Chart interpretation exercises
*****

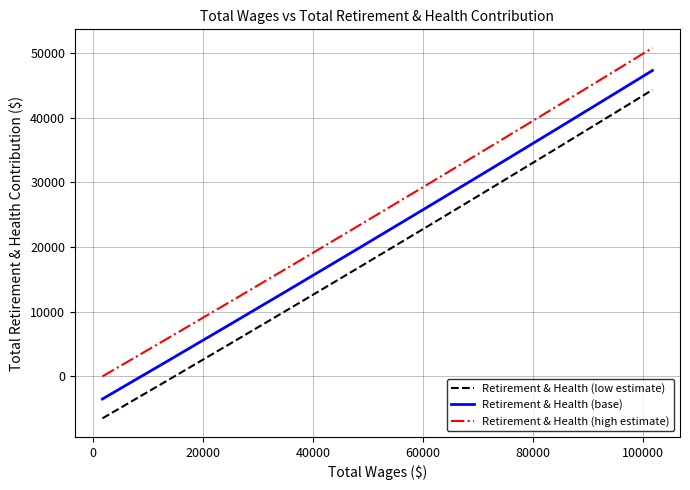

True or false: Retirement & Health (base) and Retirement & Health (high estimate) cross at least once.

False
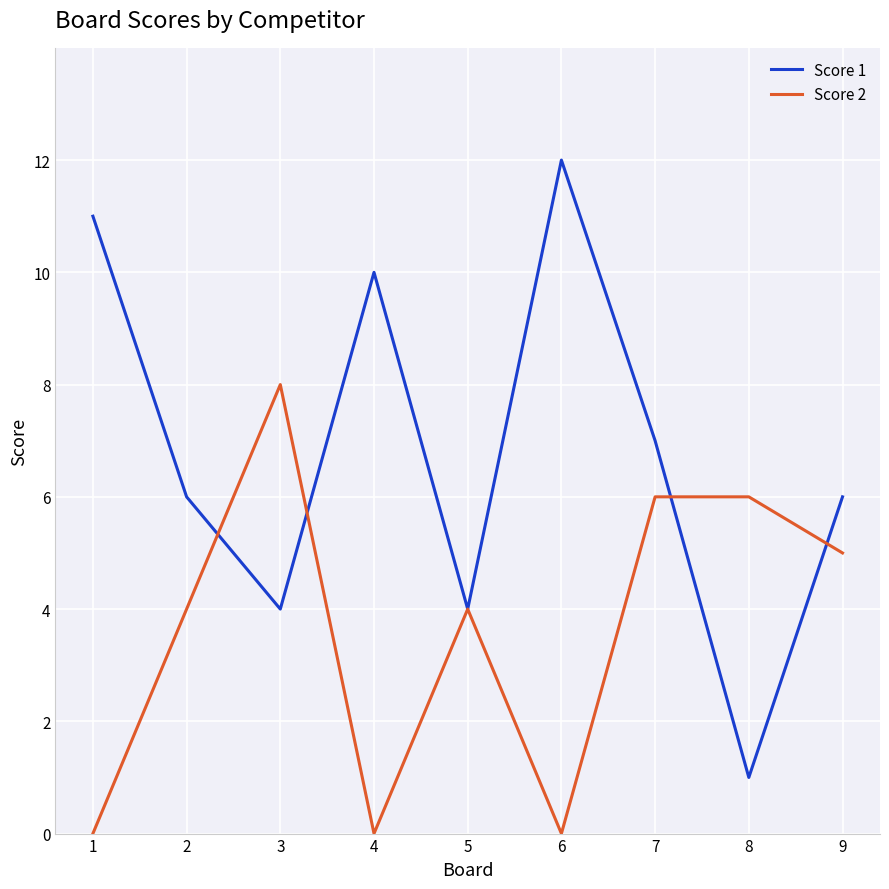

Which category has the highest value across all series?

6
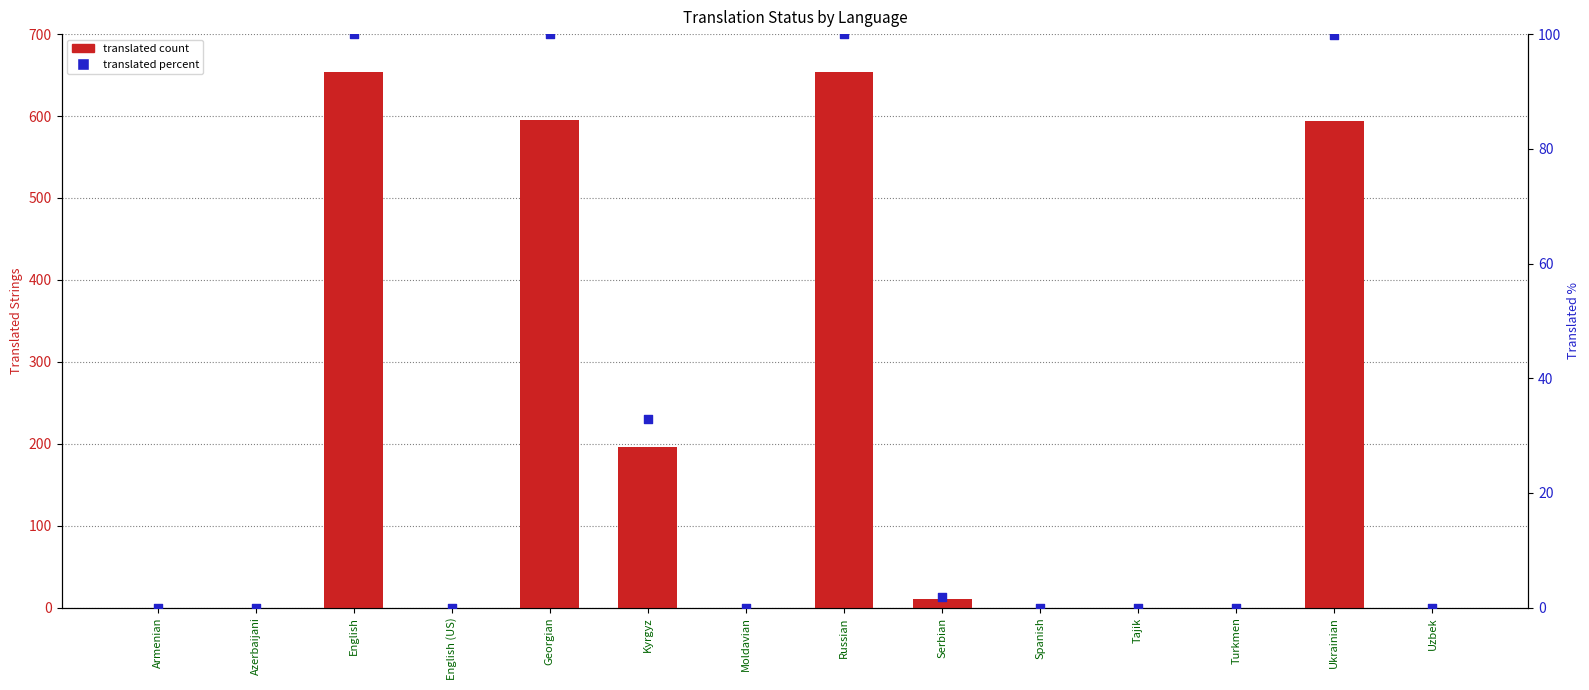

Which series reaches the minimum Y coordinate?

translated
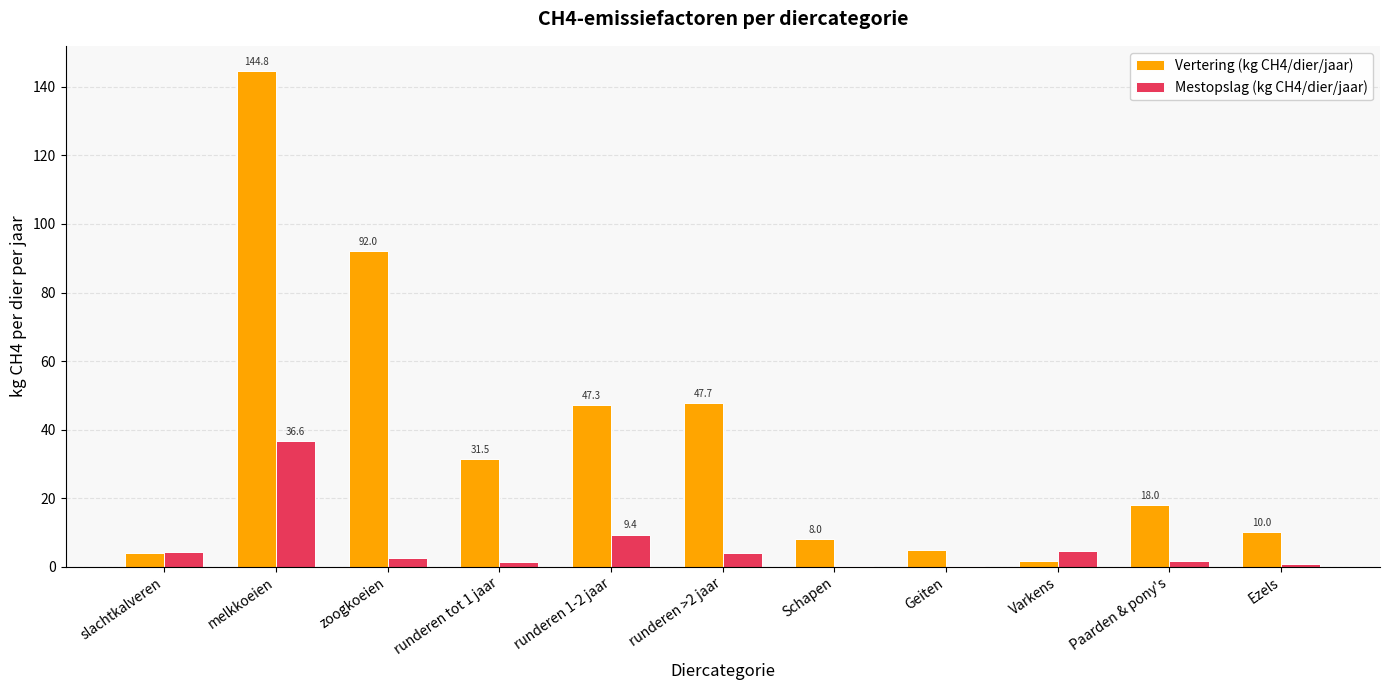

What is the sum of the Mestopslag (kg CH4/dier/jaar) values at runderen tot 1 jaar and zoogkoeien?

4.0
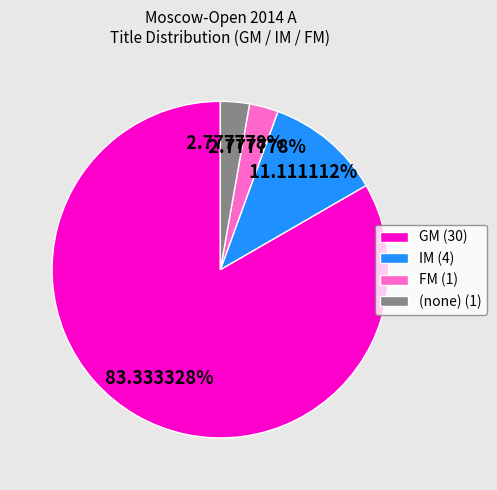

What is the ratio of the value at FM (1) to the value at (none) (1)?

1.0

*****

WHAT YOU NEED TO DO: Present every line of the records above as a numbered list, skipping blank lines. Leave the pictures out of the answer.

RESPONSE AREA:
1. True or false: Retirement & Health (base) and Retirement & Health (high estimate) cross at least once.
2. False
3. Which category has the highest value across all series?
4. 6
5. Which series reaches the minimum Y coordinate?
6. translated
7. What is the sum of the Mestopslag (kg CH4/dier/jaar) values at runderen tot 1 jaar and zoogkoeien?
8. 4.0
9. What is the ratio of the value at FM (1) to the value at (none) (1)?
10. 1.0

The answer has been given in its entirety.